What to produce: Where the line with "left front paw: (874, 1092)" appears below, start writing out lines exactly, and finish with the line with "left front paw: (1714, 798)", which is included; write out nothing else.

[Saved entries]
══════════
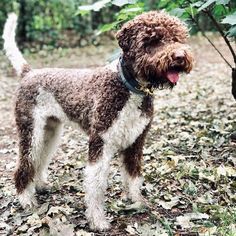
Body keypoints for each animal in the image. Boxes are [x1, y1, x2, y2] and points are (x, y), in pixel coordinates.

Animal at [2, 11, 194, 230]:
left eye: (177, 38)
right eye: (153, 40)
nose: (179, 56)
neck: (127, 87)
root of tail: (30, 72)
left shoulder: (136, 142)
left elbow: (134, 176)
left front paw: (137, 201)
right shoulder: (100, 143)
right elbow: (96, 185)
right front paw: (97, 220)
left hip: (50, 131)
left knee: (40, 159)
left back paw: (40, 185)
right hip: (31, 131)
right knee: (25, 164)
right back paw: (26, 199)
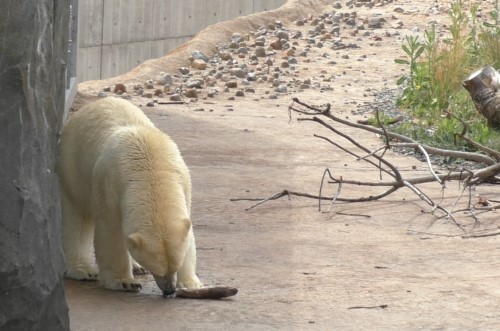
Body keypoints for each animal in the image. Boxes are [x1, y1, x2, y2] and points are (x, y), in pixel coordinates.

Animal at [55, 96, 201, 296]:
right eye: (158, 270)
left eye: (175, 267)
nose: (169, 290)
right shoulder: (109, 184)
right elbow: (111, 232)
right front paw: (124, 282)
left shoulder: (183, 182)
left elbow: (188, 233)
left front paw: (190, 284)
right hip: (72, 170)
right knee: (76, 221)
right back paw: (82, 270)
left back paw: (137, 267)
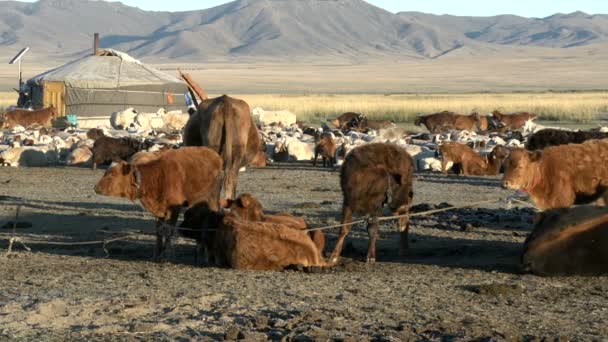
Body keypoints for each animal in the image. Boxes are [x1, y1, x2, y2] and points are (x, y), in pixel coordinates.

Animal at [92, 147, 221, 260]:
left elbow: (168, 231)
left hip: (212, 198)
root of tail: (214, 155)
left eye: (112, 174)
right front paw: (157, 253)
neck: (156, 176)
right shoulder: (159, 210)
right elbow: (159, 231)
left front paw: (167, 255)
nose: (95, 188)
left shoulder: (174, 209)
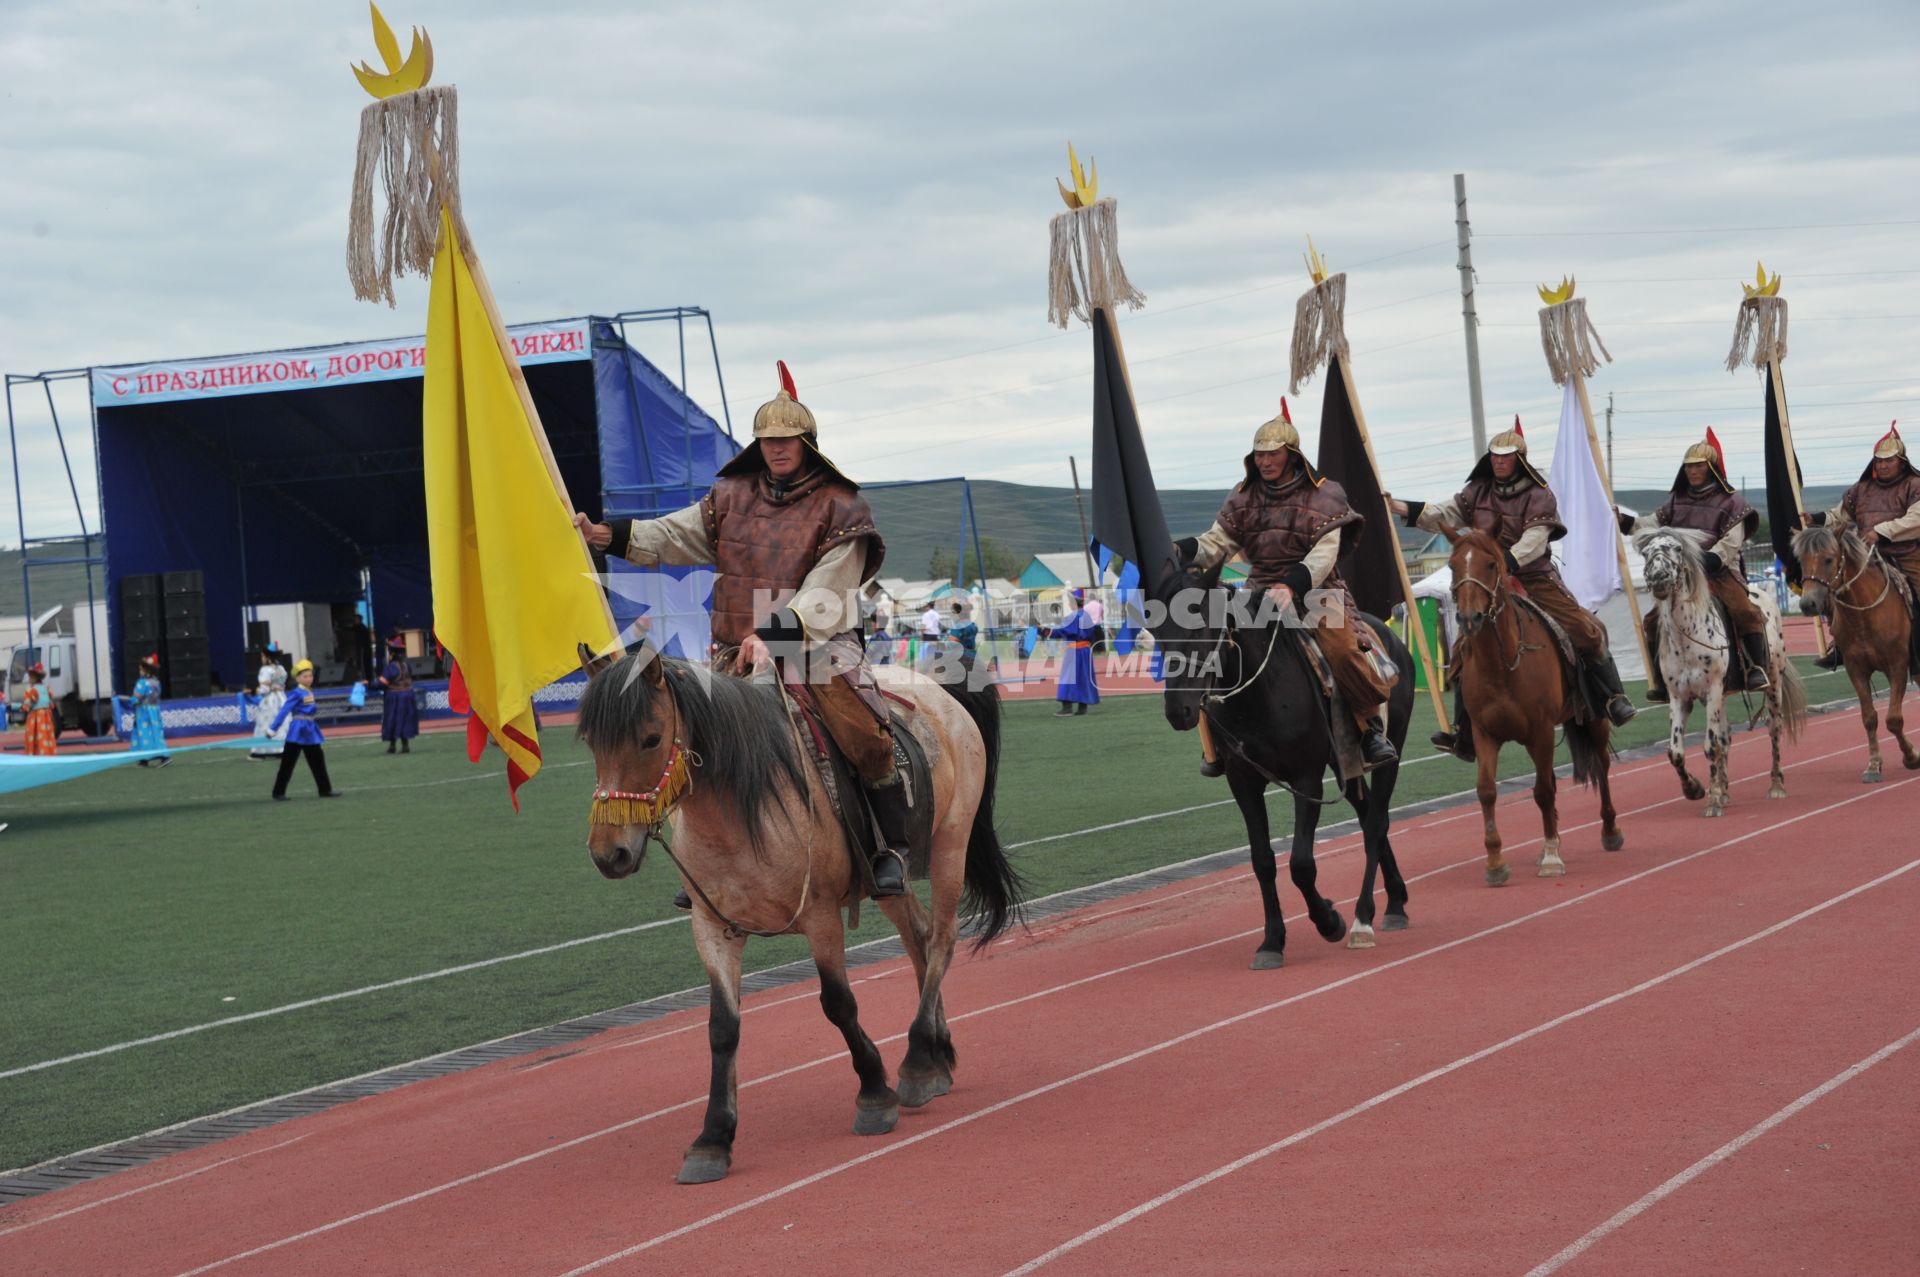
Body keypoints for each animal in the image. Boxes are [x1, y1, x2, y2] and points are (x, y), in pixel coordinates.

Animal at [572, 649, 1021, 1182]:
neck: (741, 809)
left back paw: (915, 1061)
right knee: (921, 935)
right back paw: (936, 1056)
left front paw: (874, 1092)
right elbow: (722, 1028)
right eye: (592, 743)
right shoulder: (711, 927)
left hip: (951, 844)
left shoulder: (820, 915)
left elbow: (838, 1004)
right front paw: (713, 1137)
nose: (609, 854)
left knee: (943, 939)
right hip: (889, 883)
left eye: (651, 738)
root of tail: (936, 687)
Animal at [1443, 522, 1620, 883]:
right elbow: (1487, 790)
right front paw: (1495, 862)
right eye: (1453, 566)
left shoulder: (1541, 730)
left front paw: (1552, 857)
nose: (1469, 618)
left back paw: (1609, 830)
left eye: (1491, 564)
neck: (1502, 665)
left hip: (1593, 720)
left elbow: (1543, 791)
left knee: (1602, 765)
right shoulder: (1485, 734)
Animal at [1643, 530, 1804, 810]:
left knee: (1773, 728)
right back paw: (1726, 787)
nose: (1658, 578)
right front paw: (1695, 789)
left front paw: (1714, 798)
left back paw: (1775, 786)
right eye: (1645, 553)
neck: (1687, 637)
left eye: (1677, 548)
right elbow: (1676, 752)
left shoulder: (1712, 691)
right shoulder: (1679, 697)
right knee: (1726, 736)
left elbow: (1711, 746)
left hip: (1773, 684)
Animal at [1789, 522, 1912, 783]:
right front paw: (1874, 766)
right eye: (1801, 561)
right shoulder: (1856, 669)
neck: (1865, 615)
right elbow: (1869, 718)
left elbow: (1894, 719)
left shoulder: (1898, 666)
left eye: (1828, 559)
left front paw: (1911, 756)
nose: (1808, 604)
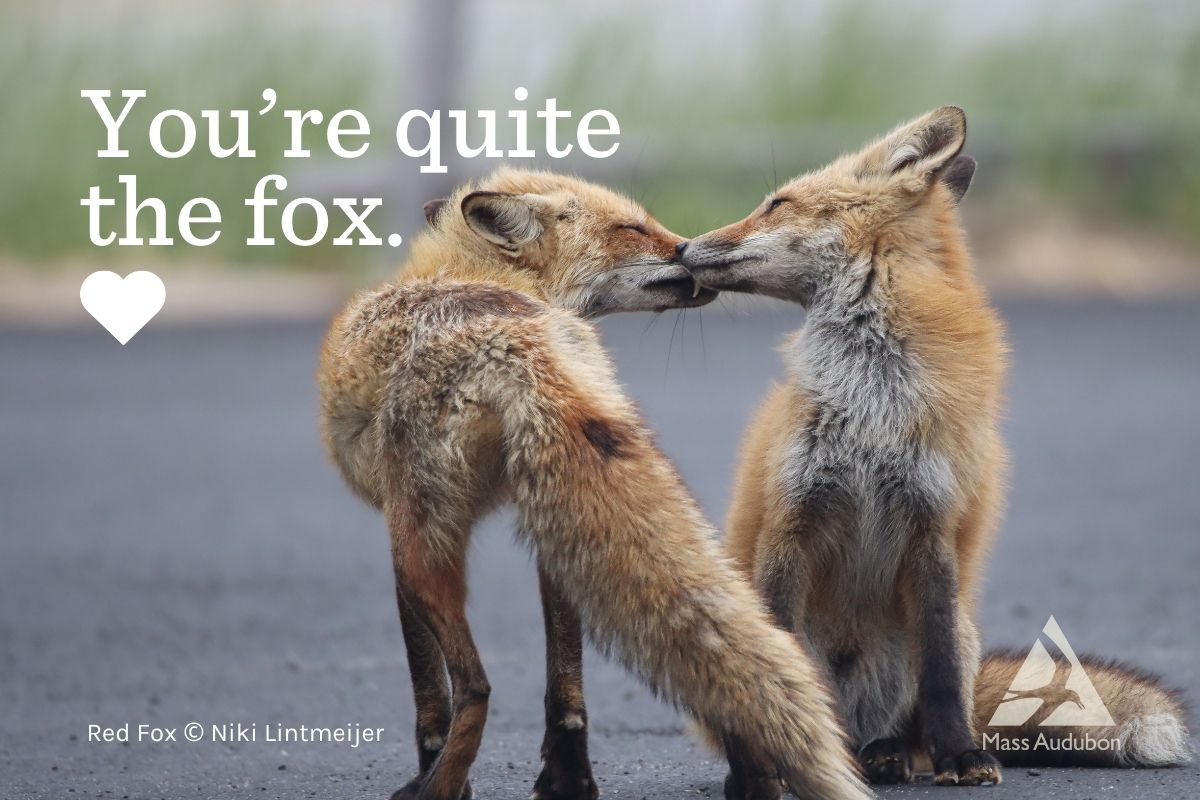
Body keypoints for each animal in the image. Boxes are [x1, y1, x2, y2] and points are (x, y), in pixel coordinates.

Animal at [317, 168, 872, 800]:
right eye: (633, 229)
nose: (692, 248)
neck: (476, 276)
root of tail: (509, 337)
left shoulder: (392, 527)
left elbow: (427, 688)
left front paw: (437, 765)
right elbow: (565, 673)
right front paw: (566, 774)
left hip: (421, 547)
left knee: (476, 687)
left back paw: (438, 786)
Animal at [679, 107, 1191, 790]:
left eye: (776, 204)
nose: (680, 247)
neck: (871, 402)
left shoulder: (933, 527)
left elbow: (942, 671)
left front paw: (961, 756)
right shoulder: (790, 520)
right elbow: (772, 668)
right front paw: (759, 775)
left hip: (946, 635)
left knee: (912, 720)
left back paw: (891, 754)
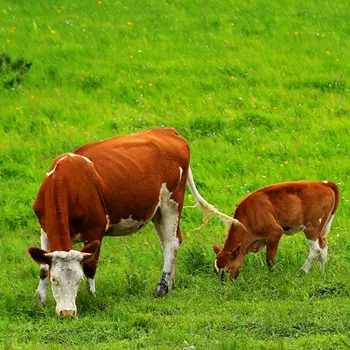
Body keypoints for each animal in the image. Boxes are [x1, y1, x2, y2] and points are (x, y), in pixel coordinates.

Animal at [27, 127, 238, 316]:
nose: (67, 313)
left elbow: (90, 267)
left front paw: (92, 297)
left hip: (172, 201)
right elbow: (43, 267)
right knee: (169, 241)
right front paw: (40, 301)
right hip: (157, 210)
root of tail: (168, 131)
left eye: (78, 280)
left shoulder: (95, 231)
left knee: (172, 242)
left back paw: (161, 288)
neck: (66, 182)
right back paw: (170, 283)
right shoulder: (45, 230)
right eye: (55, 280)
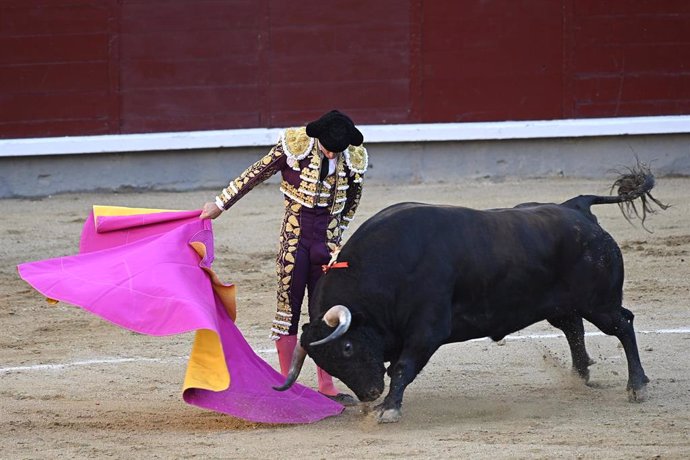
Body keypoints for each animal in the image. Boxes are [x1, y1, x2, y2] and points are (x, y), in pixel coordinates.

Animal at [276, 164, 668, 420]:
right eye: (325, 361)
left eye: (346, 347)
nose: (370, 394)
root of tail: (577, 208)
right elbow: (399, 366)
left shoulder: (427, 329)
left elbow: (402, 367)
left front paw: (389, 409)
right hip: (562, 306)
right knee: (574, 328)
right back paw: (580, 376)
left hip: (599, 302)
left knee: (622, 325)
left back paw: (637, 386)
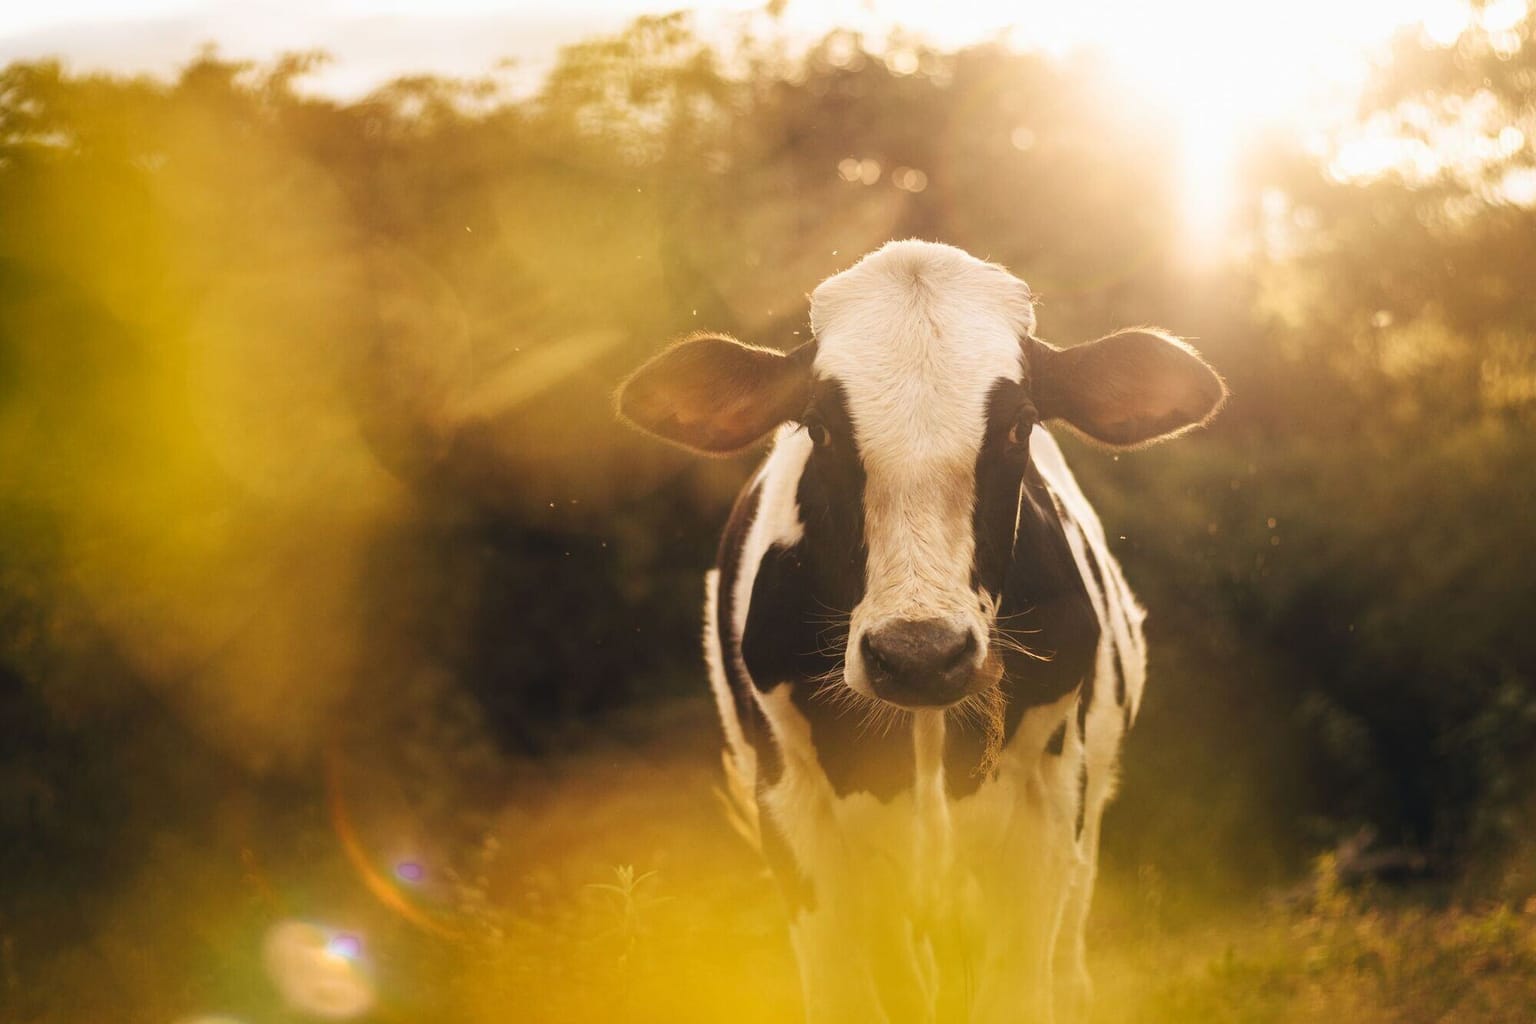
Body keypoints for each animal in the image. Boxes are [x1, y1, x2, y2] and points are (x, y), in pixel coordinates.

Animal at [617, 240, 1225, 1024]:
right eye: (819, 426)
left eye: (1020, 425)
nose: (919, 655)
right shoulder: (792, 808)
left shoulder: (1049, 801)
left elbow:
══════════
Task solution:
left front paw: (874, 1092)
right elbow: (722, 1028)
right eye: (592, 743)
right shoulder: (711, 927)
left hip: (951, 844)
left shoulder: (820, 915)
left elbow: (838, 1004)
right front paw: (713, 1137)
nose: (609, 854)
left knee: (943, 939)
right hip: (889, 883)
left eye: (651, 738)
root of tail: (936, 687)
Animal at [1443, 522, 1620, 883]:
right elbow: (1487, 790)
right front paw: (1495, 862)
right eye: (1453, 566)
left shoulder: (1541, 730)
left front paw: (1552, 857)
nose: (1469, 618)
left back paw: (1609, 830)
left eye: (1491, 564)
neck: (1502, 665)
left hip: (1593, 720)
left elbow: (1543, 791)
left knee: (1602, 765)
right shoulder: (1485, 734)
Animal at [1643, 530, 1804, 810]:
left knee: (1773, 728)
right back paw: (1726, 787)
nose: (1658, 578)
right front paw: (1695, 789)
left front paw: (1714, 798)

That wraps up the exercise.